ROWS:
++++++++++

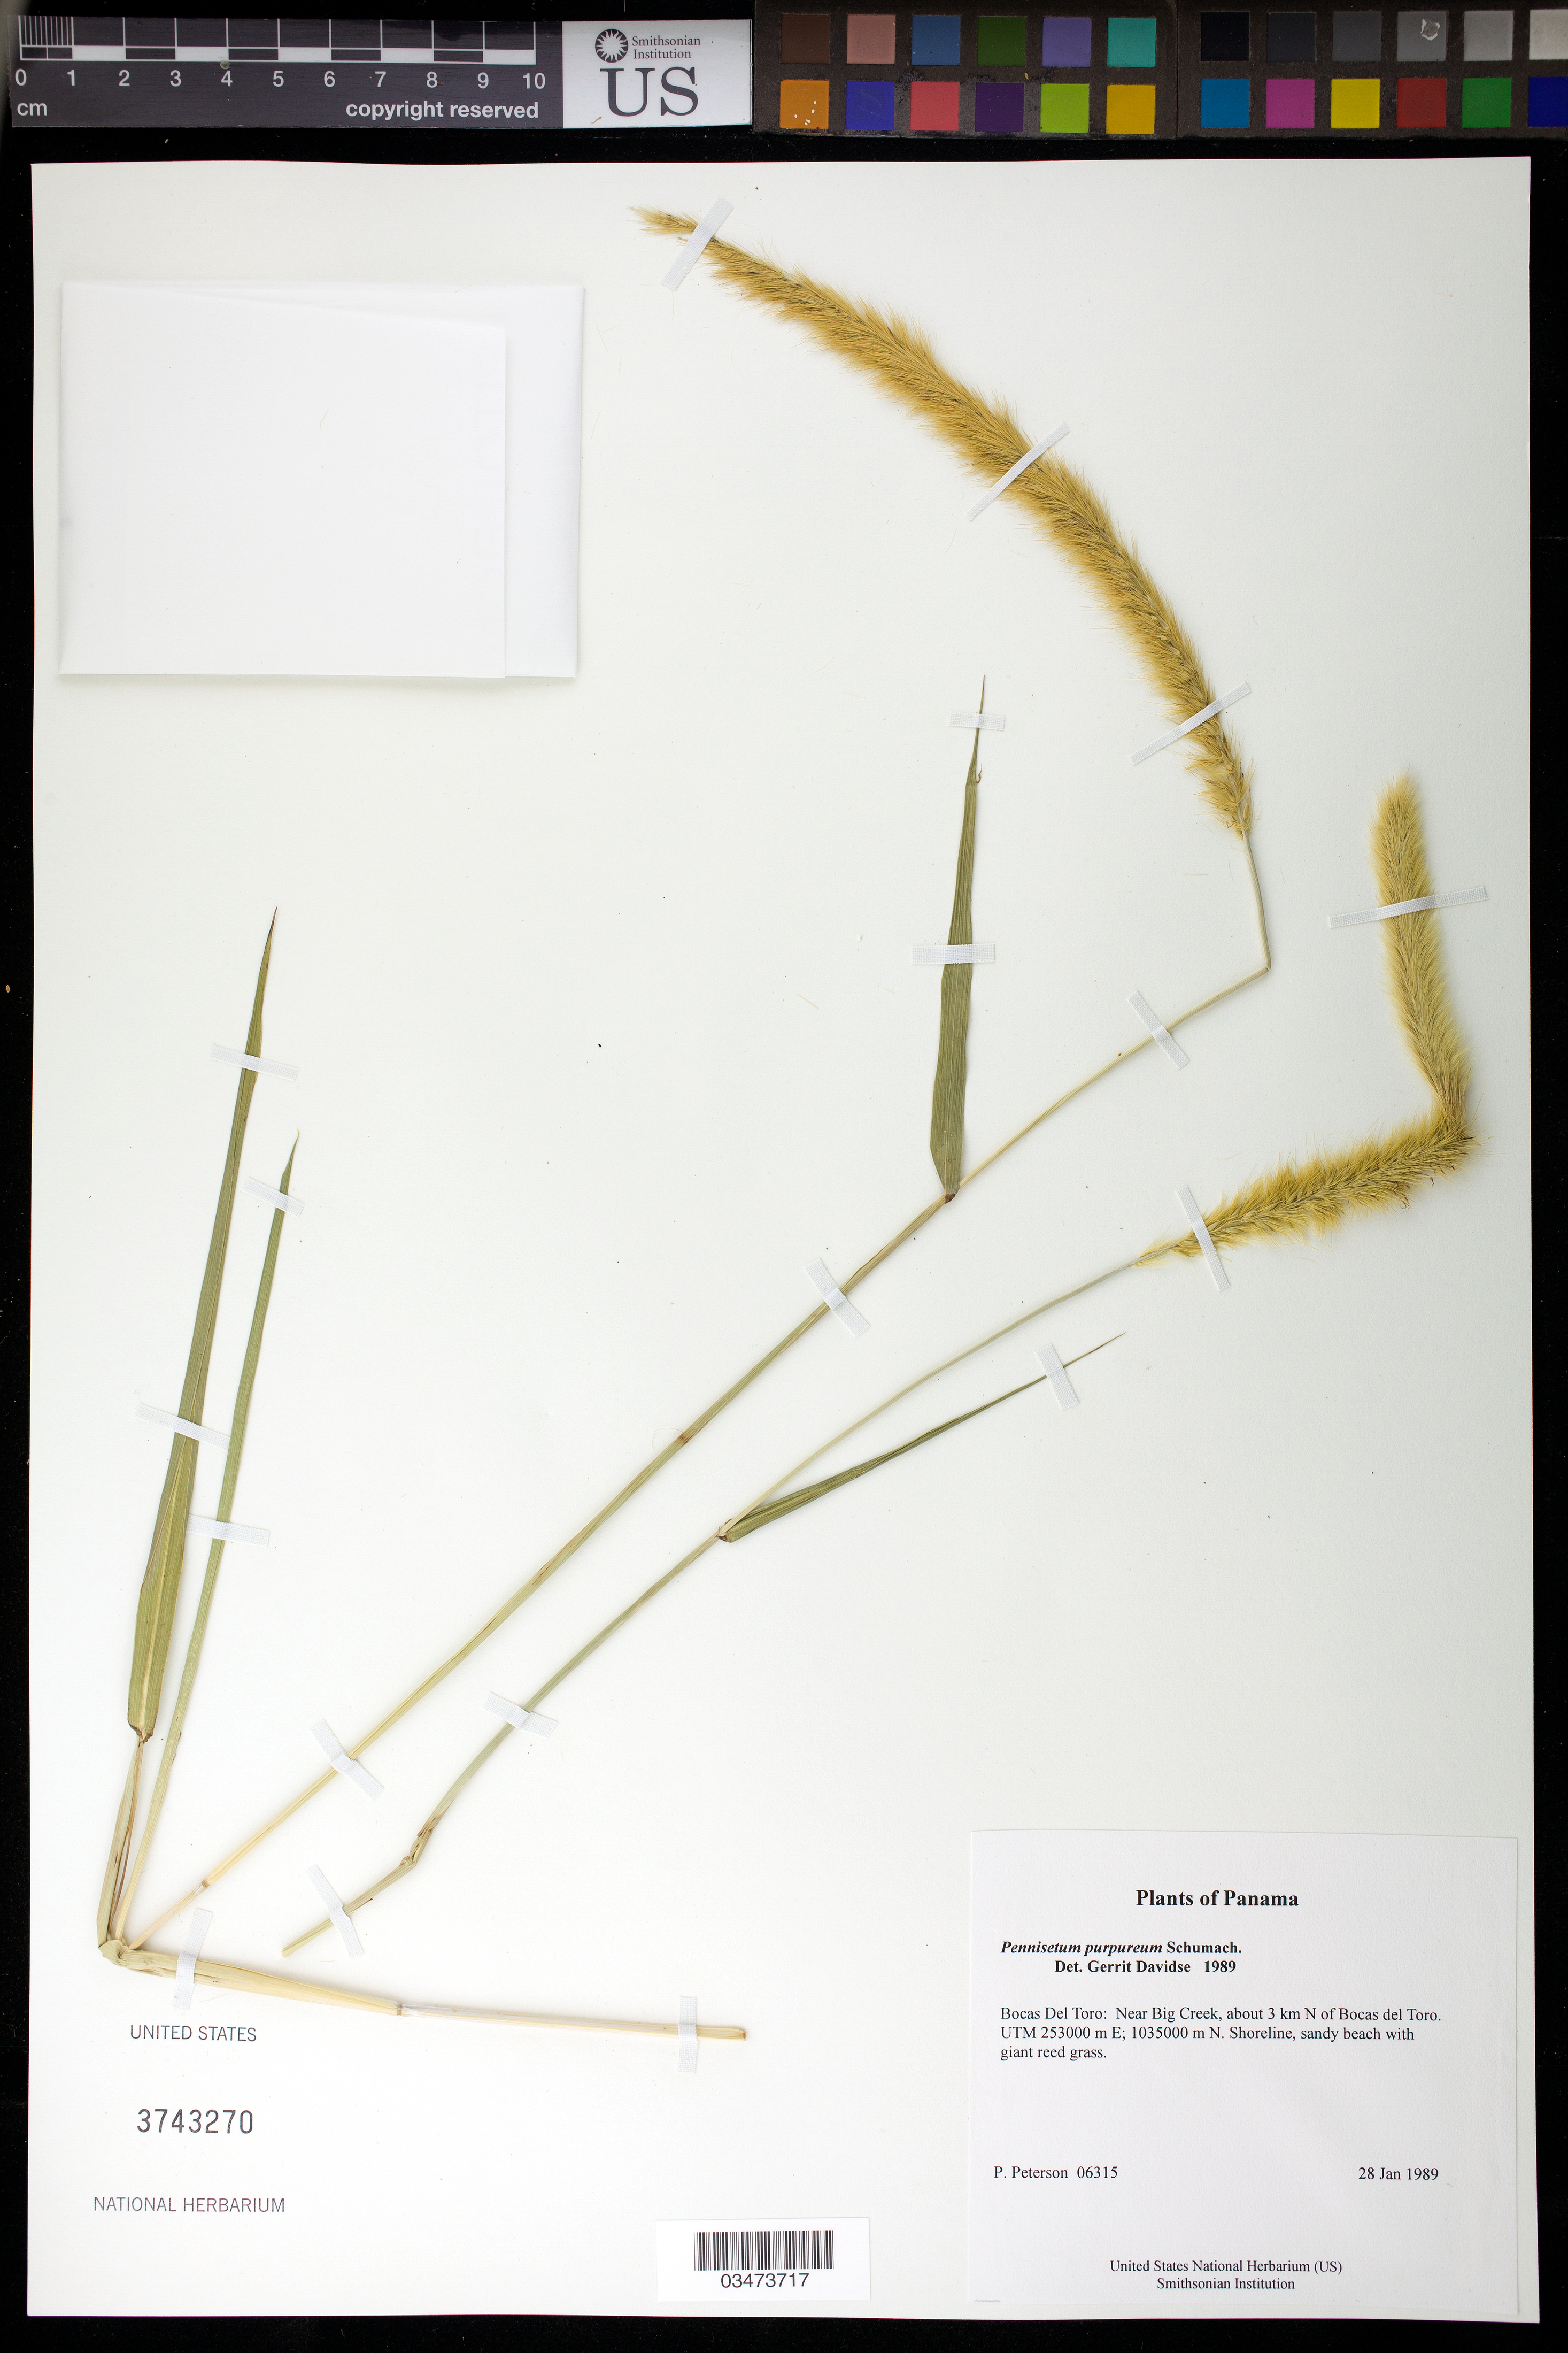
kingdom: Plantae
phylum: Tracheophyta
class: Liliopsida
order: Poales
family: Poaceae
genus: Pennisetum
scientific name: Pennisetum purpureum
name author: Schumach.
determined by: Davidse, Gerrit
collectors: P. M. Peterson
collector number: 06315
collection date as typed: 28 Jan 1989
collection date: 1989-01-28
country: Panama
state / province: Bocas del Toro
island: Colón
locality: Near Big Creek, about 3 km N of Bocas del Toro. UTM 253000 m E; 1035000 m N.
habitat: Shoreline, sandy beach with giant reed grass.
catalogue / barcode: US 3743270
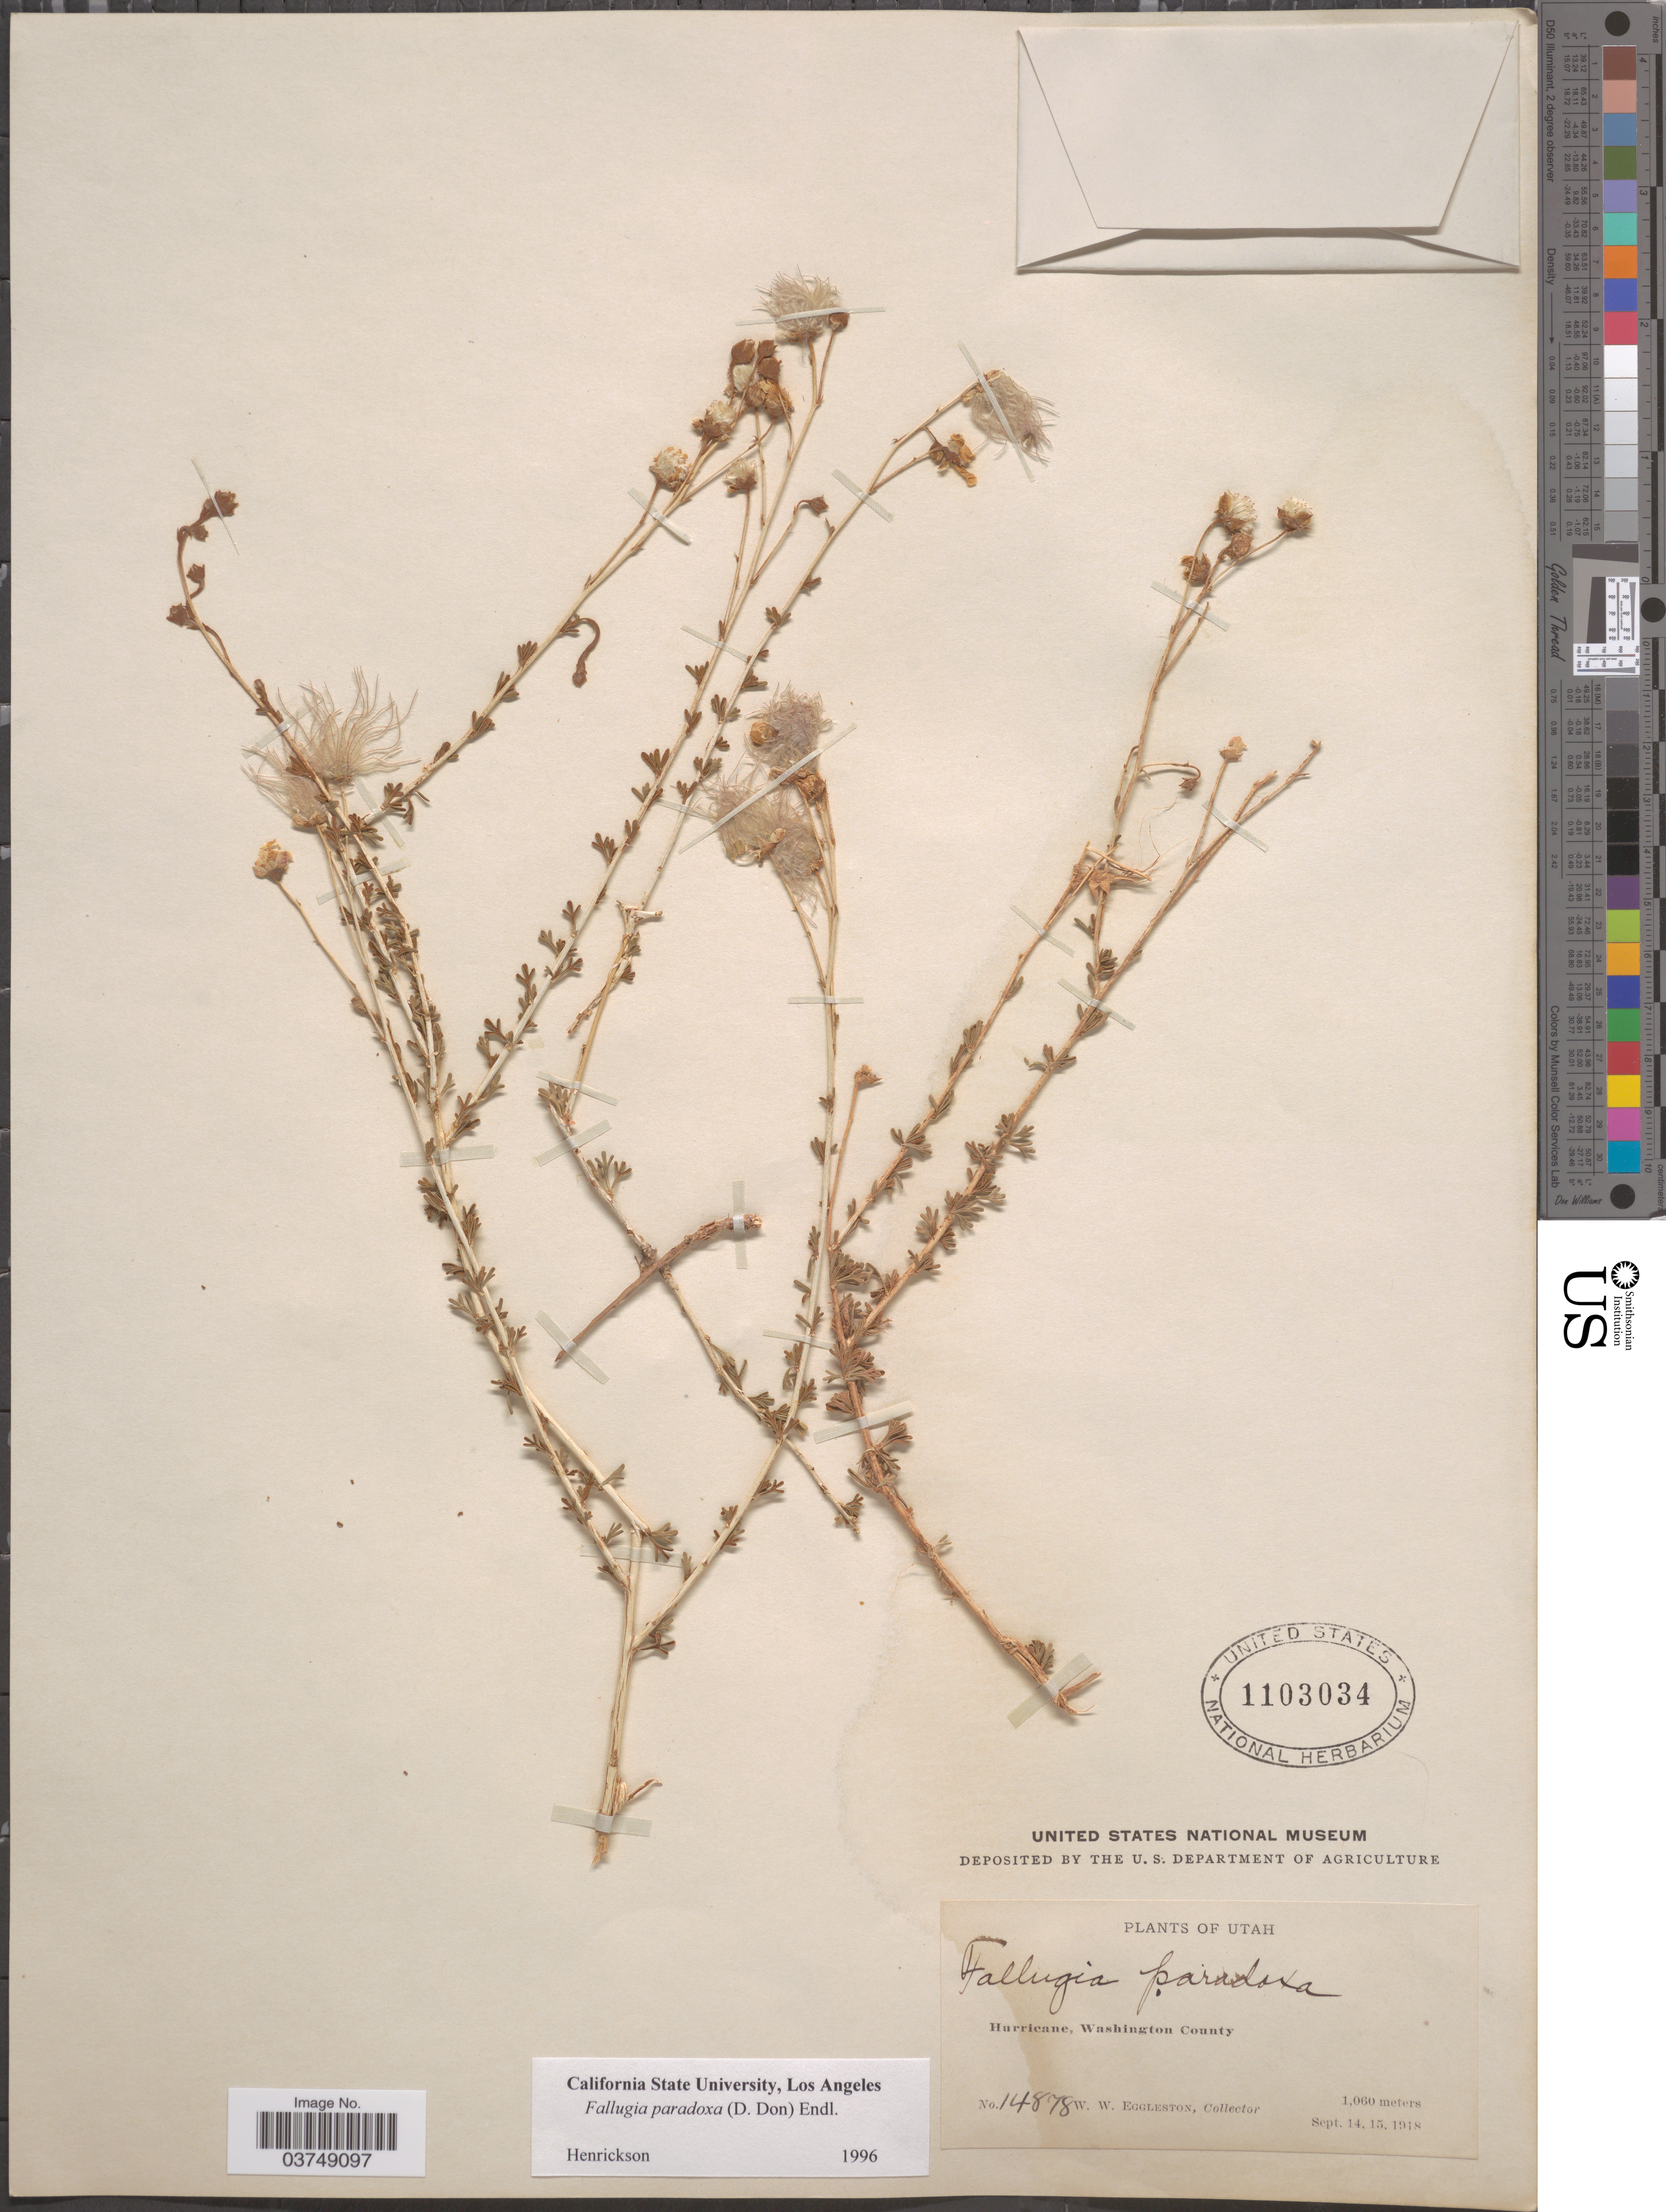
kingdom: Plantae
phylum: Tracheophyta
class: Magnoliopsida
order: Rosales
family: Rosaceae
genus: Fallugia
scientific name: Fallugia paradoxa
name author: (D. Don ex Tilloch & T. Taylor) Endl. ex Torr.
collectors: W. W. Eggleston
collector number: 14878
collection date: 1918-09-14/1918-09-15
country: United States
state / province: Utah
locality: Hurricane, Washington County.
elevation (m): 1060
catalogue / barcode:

++++++++++

GIVEN REQUEST:
Please copy the records word for word, starting at the line that contains "collector number: 06315" and stopping after the line that contains "collectors: W. W. Eggleston". Leave out the pictures.

EXPECTED ANSWER:
collector number: 06315
collection date as typed: 28 Jan 1989
collection date: 1989-01-28
country: Panama
state / province: Bocas del Toro
island: Colón
locality: Near Big Creek, about 3 km N of Bocas del Toro. UTM 253000 m E; 1035000 m N.
habitat: Shoreline, sandy beach with giant reed grass.
catalogue / barcode: US 3743270
kingdom: Plantae
phylum: Tracheophyta
class: Magnoliopsida
order: Rosales
family: Rosaceae
genus: Fallugia
scientific name: Fallugia paradoxa
name author: (D. Don ex Tilloch & T. Taylor) Endl. ex Torr.
collectors: W. W. Eggleston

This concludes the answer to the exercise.